(Collected data)
--- START ---

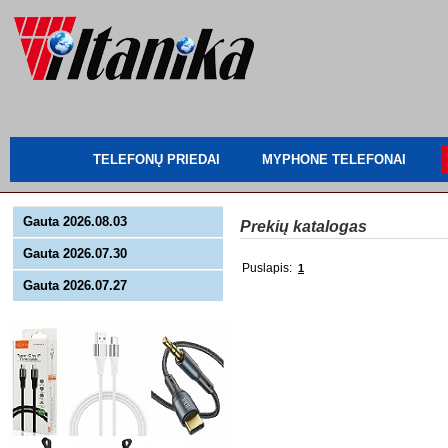
TELEFONŲ PRIEDAI
MYPHONE TELEFONAI
Gauta 2026.08.03
Prekių katalogas
Gauta 2026.07.30
Puslapis:
1
Gauta 2026.07.27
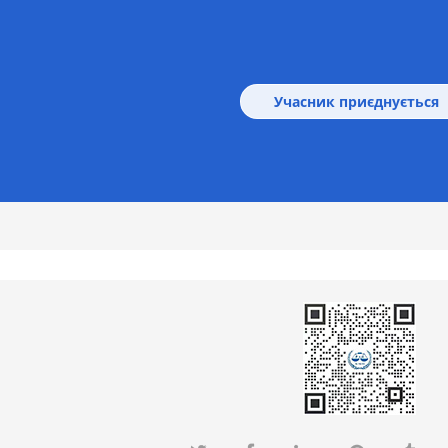
Учасник приєднується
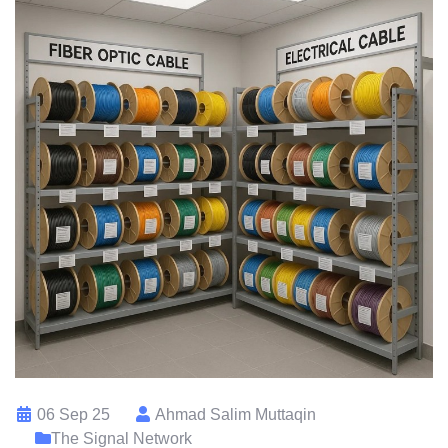
06 Sep 25
Ahmad Salim Muttaqin
The Signal Network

--- END ---

The problem
The lines to repeat start at the one holding "Учасник приєднується" and run through the last line of the records above; write them out exactly, both ends included, but not the pictures.

Task solution
Учасник приєднується
06 Sep 25
Ahmad Salim Muttaqin
The Signal Network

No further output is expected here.